Sharjah’s debt burden to exceed 15% of GDP in 2017 – Moody’s

Sharjah posted a fiscal deficit of Dhs 3.58bn last year

The UAE emirate of Sharjah could face a debt burden exceeding 15 per cent of GDP next year as slowing non-oil activity continues to hit government revenues, according to ratings agency Moody’s.

Sharjah posted a fiscal deficit of Dhs 3.58bn last year ($975m), or 4.3 per cent of GDP, its highest since 2008 and more than double the 2.1 per cent forecast in the budget.

Though government finances have not deteriorated as much as other emirates, the firm said a prolonged period of slower economic growth could result in a faster build-up of government debt and exert downward pressure on Sharjah’s creditworthiness.

“Persistent deficits have caused Sharjah’s government debt burden to rise, albeit from a very low base, and we expect it to exceed 15 per cent of GDP by 2017,” Moody’s said.

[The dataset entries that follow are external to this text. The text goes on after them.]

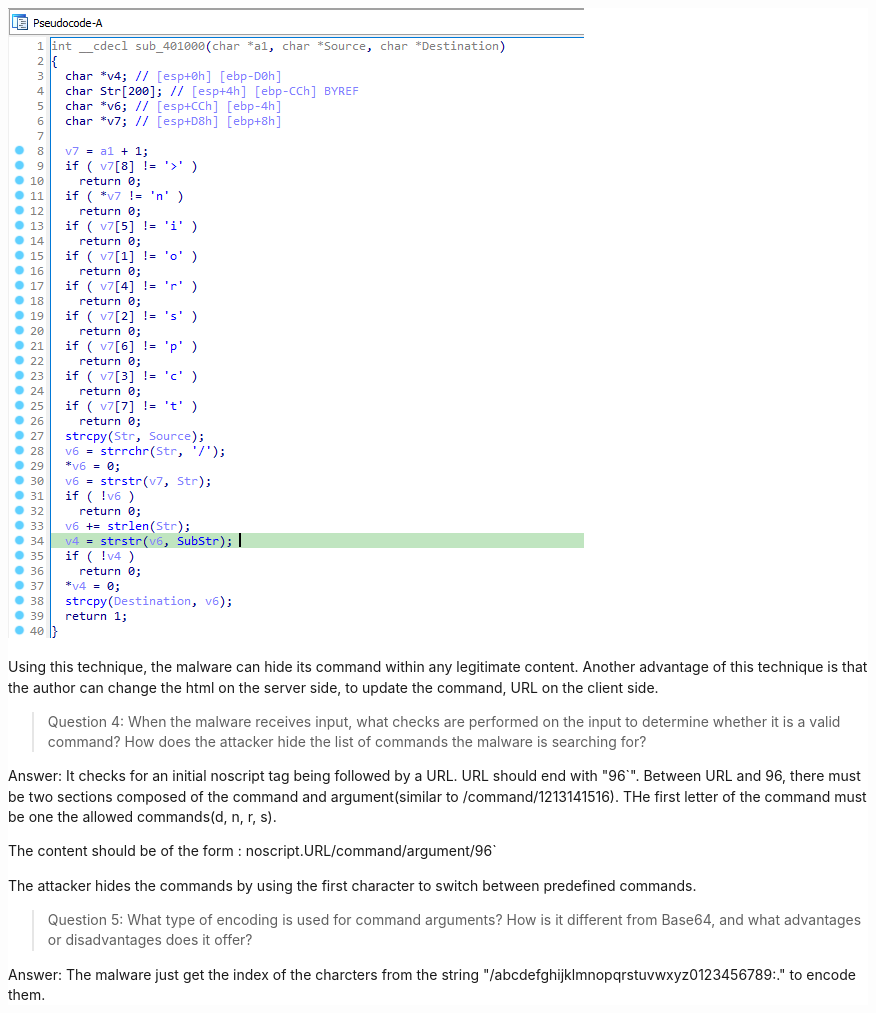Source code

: <img src="/assets/img/Lab14/3noscript_cmp.png">

Using this technique, the malware can hide its command within any legitimate content. Another advantage of this technique is that the author can change the html on the server side, to update the command, URL on the client side.

> Question 4: When the malware receives input, what checks are performed on the input to determine whether it is a valid command? How does the attacker hide the list of commands the malware is searching for?

Answer: It checks for an initial noscript tag being followed by a URL. URL should end with "96`". Between URL and 96, there must be two sections composed of the command and argument(similar to /command/1213141516). THe first letter of the command must be one the allowed commands(d, n, r, s).

The content should be of the form : noscript.URL/command/argument/96`

The attacker hides the commands by using the first character to switch between predefined commands.

> Question 5: What type of encoding is used for command arguments? How is it different from Base64, and what advantages or disadvantages does it offer?

Answer: The malware just get the index of the charcters from the string "/abcdefghijklmnopqrstuvwxyz0123456789:." to encode them.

Sharjah is currently ranked by the agency as A3 stable, at the bottom of the third highest investment grade, compared to Abu Dhabi’s ranking of Aa2, in the second highest investment grade.

The emirate forecasts a fiscal deficit of Dhs 2.5bn ($558m) this year, or 2.3 per cent of GDP. It anticipates a 39 per cent increase in revenues and stable expenditure to make this a reality.

Moody’s said there were downside risks to the target and economic activity would likely remain restrained by weak regional demand.

“Going forward, we expect Sharjah’s real GDP growth to remain between 1 per cent and 2 per cent in 2016-17, compared to an average 4.5 per cent in 2011-14,” it said.